Stanford ace Bubic silences Texas bats
Horns second baseman Clemens’ 13-game hitting streak snapped.
Shh! Don’t yell. You wouldn’t want to wake up those Texas bats.
That’s how it felt at UFCU Disch-Falk Field on Friday night as the previously hot Texas offense went silent against seventh-ranked Stanford.
One night after putting up 12 hits in the series opener, the 23rd-ranked Longhorns ran headlong into Kris Bubic, whose left arm doubled as a silencer. Bubic held the Horns to three hits and a run through six innings, and his teammates jumped on Texas starter Nolan Kingham in a 7-1 win.
Bubic, a junior, one-hit the Longhorns over the first four innings, and that hit came on leadoff man David Hamilton’s bunt in the third inning. It actually loaded the bases with no outs because Bubic had issued a pair of walks. The would-be rally dissolved into nothing after Hamilton was called out for runner’s interference on Kody Clemens’ one-out chopper and that was followed by a force-out.
Bubic (3-0) struck out nine and walked five as
he threw 103 pitches. He was able to get his 90 mph-plus fastball over the plate and kept the Horns off balance with some deceptive off-speed stuff.
Texas (9-5) had scored 46 runs in its past four games but couldn’t touch Bubic, which comes as little surprise since he entered the game with a 16-inning scoreless streak. It stretched to 22 before he was charged with an earned run in the seventh as Duke Ellis’ groundout off reliever Jacob Palisch scored pinch runner Kamron Fields.
“He commanded the zone on both sides of the plate,” Texas DH Zach Zubia said. “His (velocity) was up there. I think he was topping out at 93 and 94. He was spot on. He was money.”
The Cardinal (12-2) returned to their stingy ways after giving up a season-high eight runs in the opener. Before the 8-6 loss Thursday, Stanford had surrendered only nine runs in its previous five games. Three pitchers handcuffed Texas the entire evening and became the first group to hold second baseman Clemens hitless. Clemens, who hit his fourth homer of the year in the opener, went 0 for 3 and had his hitting streak snapped at 13 games.

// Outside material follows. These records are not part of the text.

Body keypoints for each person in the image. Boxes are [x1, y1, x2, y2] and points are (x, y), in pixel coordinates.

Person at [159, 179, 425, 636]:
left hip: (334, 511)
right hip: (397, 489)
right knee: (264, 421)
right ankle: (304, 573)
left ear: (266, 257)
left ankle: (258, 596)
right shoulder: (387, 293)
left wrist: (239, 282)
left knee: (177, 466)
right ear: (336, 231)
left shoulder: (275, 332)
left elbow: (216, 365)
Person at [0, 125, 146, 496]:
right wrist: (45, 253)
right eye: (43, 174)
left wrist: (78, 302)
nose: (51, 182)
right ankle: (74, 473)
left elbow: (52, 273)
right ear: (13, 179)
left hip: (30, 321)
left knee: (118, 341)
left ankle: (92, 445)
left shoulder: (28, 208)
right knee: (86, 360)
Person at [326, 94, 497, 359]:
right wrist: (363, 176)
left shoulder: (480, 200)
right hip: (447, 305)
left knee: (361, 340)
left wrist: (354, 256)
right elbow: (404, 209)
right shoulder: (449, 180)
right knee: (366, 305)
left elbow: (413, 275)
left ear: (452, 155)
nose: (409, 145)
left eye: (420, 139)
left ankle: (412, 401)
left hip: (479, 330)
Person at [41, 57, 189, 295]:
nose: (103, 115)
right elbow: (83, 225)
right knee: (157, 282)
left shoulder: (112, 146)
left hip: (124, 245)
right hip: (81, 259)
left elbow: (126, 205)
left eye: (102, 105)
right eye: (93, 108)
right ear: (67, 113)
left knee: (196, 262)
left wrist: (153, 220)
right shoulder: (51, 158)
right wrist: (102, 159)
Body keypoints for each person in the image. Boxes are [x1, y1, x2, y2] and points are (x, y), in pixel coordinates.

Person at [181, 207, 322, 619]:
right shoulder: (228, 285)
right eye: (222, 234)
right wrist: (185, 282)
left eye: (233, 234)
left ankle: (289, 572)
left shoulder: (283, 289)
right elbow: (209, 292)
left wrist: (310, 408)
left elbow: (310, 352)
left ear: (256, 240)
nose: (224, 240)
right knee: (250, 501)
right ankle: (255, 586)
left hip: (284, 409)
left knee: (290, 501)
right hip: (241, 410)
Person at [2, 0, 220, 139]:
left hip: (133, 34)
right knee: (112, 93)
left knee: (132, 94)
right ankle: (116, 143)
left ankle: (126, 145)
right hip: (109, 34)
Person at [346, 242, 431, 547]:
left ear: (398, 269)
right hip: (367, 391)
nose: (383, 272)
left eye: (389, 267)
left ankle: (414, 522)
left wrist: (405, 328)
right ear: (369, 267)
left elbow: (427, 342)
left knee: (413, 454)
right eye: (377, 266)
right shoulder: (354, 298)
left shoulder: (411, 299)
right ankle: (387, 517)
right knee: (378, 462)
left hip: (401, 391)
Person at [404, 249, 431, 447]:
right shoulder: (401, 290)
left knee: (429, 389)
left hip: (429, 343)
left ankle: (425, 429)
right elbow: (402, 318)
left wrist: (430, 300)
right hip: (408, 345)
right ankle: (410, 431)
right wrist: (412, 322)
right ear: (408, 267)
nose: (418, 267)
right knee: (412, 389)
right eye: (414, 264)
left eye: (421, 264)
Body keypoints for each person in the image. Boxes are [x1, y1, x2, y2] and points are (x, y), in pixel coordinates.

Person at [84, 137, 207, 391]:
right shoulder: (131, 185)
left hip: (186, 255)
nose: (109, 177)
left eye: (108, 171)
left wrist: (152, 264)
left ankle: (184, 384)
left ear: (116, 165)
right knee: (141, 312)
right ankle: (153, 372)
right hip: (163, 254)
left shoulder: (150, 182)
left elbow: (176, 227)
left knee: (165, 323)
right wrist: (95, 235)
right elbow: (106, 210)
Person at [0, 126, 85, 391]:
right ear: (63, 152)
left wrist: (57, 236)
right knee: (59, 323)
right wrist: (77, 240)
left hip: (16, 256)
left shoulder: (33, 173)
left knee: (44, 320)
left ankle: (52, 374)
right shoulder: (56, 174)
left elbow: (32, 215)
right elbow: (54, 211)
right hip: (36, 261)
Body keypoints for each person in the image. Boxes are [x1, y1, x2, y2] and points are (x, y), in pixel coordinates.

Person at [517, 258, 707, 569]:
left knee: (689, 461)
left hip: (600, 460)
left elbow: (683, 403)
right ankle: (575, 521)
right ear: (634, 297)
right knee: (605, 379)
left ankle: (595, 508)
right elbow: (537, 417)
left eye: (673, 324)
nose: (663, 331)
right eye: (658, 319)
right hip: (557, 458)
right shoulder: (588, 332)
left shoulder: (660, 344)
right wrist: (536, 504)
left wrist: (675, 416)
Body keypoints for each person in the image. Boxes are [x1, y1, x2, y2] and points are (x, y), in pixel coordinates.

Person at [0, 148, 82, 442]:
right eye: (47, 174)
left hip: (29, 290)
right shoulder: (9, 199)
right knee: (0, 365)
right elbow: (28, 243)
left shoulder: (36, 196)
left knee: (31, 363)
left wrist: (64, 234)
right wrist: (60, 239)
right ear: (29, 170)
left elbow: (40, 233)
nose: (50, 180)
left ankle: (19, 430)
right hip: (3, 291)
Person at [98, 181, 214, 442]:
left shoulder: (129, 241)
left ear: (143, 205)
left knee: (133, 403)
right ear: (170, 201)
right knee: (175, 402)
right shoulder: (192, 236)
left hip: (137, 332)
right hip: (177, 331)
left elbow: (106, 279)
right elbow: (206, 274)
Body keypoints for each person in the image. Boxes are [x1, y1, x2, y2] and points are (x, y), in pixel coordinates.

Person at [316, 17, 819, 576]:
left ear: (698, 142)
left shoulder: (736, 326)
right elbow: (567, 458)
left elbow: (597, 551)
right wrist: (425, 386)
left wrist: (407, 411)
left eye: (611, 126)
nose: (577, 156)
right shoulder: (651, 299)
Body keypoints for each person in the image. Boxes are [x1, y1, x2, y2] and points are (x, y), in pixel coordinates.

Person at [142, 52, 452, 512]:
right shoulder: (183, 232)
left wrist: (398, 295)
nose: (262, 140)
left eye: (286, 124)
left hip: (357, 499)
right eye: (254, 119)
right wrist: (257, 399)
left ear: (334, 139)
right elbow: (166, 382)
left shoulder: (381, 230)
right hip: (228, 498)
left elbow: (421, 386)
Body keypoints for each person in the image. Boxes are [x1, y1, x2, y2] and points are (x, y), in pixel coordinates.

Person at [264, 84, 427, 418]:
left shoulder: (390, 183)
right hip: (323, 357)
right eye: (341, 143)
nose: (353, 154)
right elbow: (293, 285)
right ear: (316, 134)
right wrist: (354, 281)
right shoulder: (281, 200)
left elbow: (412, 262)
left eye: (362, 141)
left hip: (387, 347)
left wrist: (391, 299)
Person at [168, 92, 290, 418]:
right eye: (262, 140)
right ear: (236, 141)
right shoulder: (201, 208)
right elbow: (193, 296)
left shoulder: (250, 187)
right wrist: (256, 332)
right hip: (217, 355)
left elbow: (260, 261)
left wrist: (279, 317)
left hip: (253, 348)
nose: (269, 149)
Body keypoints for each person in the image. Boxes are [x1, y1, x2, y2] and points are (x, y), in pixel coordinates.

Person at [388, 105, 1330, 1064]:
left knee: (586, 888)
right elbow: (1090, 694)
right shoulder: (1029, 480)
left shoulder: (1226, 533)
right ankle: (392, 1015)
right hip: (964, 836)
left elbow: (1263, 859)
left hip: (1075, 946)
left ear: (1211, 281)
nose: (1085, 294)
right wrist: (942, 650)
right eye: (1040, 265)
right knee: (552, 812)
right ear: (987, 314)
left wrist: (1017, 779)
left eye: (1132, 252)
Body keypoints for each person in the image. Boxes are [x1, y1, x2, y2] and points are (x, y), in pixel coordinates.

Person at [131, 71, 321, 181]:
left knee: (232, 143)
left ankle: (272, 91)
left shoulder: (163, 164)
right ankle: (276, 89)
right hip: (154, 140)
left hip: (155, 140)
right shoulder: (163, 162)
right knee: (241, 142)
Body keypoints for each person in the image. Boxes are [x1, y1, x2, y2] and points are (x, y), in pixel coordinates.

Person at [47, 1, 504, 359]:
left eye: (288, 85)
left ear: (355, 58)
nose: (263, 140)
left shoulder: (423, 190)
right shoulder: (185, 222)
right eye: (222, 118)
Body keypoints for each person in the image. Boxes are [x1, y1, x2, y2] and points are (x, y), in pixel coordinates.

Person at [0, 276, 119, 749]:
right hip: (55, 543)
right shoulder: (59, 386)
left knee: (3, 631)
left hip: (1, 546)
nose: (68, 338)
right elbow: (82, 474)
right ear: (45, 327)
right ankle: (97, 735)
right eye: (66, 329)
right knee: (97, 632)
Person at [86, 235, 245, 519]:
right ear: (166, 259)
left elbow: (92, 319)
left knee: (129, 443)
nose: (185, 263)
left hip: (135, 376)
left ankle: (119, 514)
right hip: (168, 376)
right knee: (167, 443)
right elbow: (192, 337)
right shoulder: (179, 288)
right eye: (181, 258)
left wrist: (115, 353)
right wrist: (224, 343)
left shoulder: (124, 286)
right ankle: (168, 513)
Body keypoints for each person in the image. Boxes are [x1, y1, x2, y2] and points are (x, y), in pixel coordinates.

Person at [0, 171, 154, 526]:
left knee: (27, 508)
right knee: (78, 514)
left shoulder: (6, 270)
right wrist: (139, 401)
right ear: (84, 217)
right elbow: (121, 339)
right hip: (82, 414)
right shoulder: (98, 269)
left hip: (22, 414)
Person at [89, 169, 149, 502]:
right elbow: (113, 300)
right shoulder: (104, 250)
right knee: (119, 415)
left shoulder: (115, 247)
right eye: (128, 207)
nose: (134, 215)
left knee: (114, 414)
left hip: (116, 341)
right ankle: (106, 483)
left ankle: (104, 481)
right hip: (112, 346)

“Bubic was as good as advertised,” Texas coach David Pierce said. “We knew we would get minimum opportunities.”
While Bubic continued his solid start to the season, Kingham (2-2) never appeared comfortable on the mound. Worse yet, when he got ahead of Stanford’s hitters, he struggled to close out at-bats. Nico Hoerner’s solo homer in the first inning was only the beginning of his problems. Right fielder Brandon Wulff connected on a three-run homer for a 5-0 lead in the fifth. The two hitters atop Stanford’s order — Tim Tawa and Hoerner — combined to go 5 for 9 with a pair of RBIs and four runs.
Kingham gave up five earned runs on 10 hits with three strikeouts and a walk.
“He left the ball up,” Pierce said. “His best two pitches, he’s got to get the ball down . ... It’s a good test for him. He hasn’t been as sharp as opening night, and we’ve got to get him right.”
Stanford added a pair in the eighth on a bases-loaded walk and a sacrifice fly.
It’s a good test not just for Kingham but for his teammates. For many years, then-Texas coach Augie Garrido used the Stanford series as a measuring stick for what his team needed to work on before Big 12 play. This Cardinal group is solid in all areas, and if you told Pierce before the series that his team would split the first two games against the seventh-ranked team in the country, he would have taken it, no questions asked.
“Honestly, (this series) builds character,” he said. “We know we would have to perform against a quality team every single game this weekend. They outplayed us tonight.”